Airbnb (ABNB) investors aren't reacting favorably to the apartment-rental company's earnings, with the shares down almost 10%.
The reaction comes after the company reported a top- and bottom-line beat as sales grew almost 29% year over year. Further, Airbnb reported record bookings.
But the outlook was not quite as rosy, which is weighing on the stock price today.
RealMoney’s Bruce Kamich said, “don’t rush to book a stay in Airbnb shares ahead of earnings,” and his advice was prudent.
The post-earnings slump in Airbnb stock is also weighing on names like Expedia (EXPE) and TripAdvisor (TRIP), which are down 5% and 3%, respectively.
As Airbnb stock teeters on a key support level, this afternoon’s rate-hike decision from the Fed may be the deciding factor.
Not that interest rates and Airbnb stock are highly correlated, but a favorable and sustainable marketwide rally to the Fed’s announcement could drive buyers into Airbnb, while an unfavorable reaction could bring in more sellers.
Trading Airbnb Stock on Earnings
Shares of Airbnb rallied nicely off the July lows but reversed lower at a key level.
The $125 to $135 zone has become pivotal for Airbnb stock, and most recently it has solidified as resistance.
After the pullback, the shares found support at $100 in September. Now that level is under pressure and Airbnb tests the waters below.
From here, the bulls desperately need the $95 to $100 area to act as support. Prior support is near the latter, while the 78.6% retracement is near the former.
If this zone breaks, it opens the door back to the mid-$80s along with a retest of the lows.

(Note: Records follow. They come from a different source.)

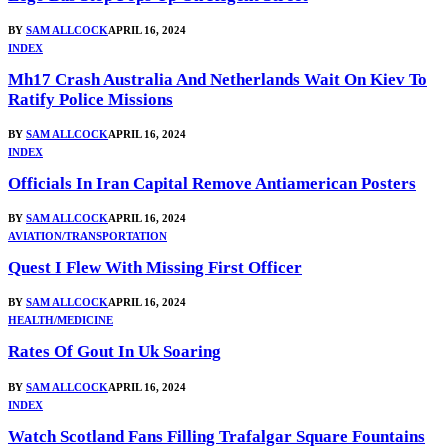
BY
SAM ALLCOCK
APRIL 16, 2024
INDEX
Mh17 Crash Australia And Netherlands Wait On Kiev To
Ratify Police Missions
BY
SAM ALLCOCK
APRIL 16, 2024
INDEX
Officials In Iran Capital Remove Antiamerican Posters
BY
SAM ALLCOCK
APRIL 16, 2024
AVIATION/TRANSPORTATION
Quest I Flew With Missing First Officer
BY
SAM ALLCOCK
APRIL 16, 2024
HEALTH/MEDICINE
Rates Of Gout In Uk Soaring
BY
SAM ALLCOCK
APRIL 16, 2024
INDEX
Watch Scotland Fans Filling Trafalgar Square Fountains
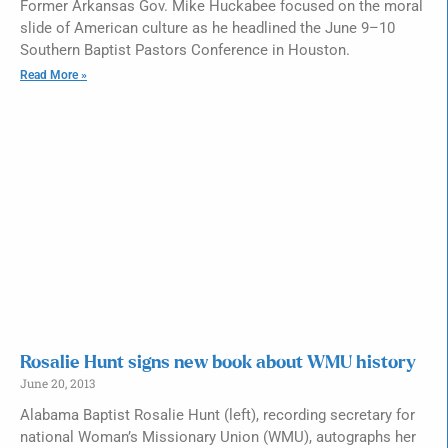
Former Arkansas Gov. Mike Huckabee focused on the moral
slide of American culture as he headlined the June 9–10
Southern Baptist Pastors Conference in Houston.
Read More »
Rosalie Hunt signs new book about WMU history
June 20, 2013
Alabama Baptist Rosalie Hunt (left), recording secretary for
national Woman’s Missionary Union (WMU), autographs her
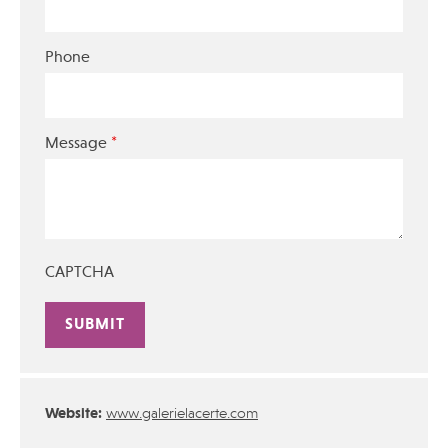
Phone
*
Message
CAPTCHA
Alternative:
Website:
www.galerielacerte.com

On the flip side of all this, what happens if Airbnb stock reclaims and stays above $100?
In that scenario, we’ll have a post-earnings low to measure against and the bulls can look for a push back to the 10-week and 21-week moving averages and the 50% retracement of the current decline, (all between $108 and $110).
Above that puts $120 in play, then the all-important $125 to $135 zone.
For now, though — and speaking bluntly — Airbnb stock does not have the wind at its back and the charts do not look that constructive, particularly versus some of the nontech holdings that are doing quite well.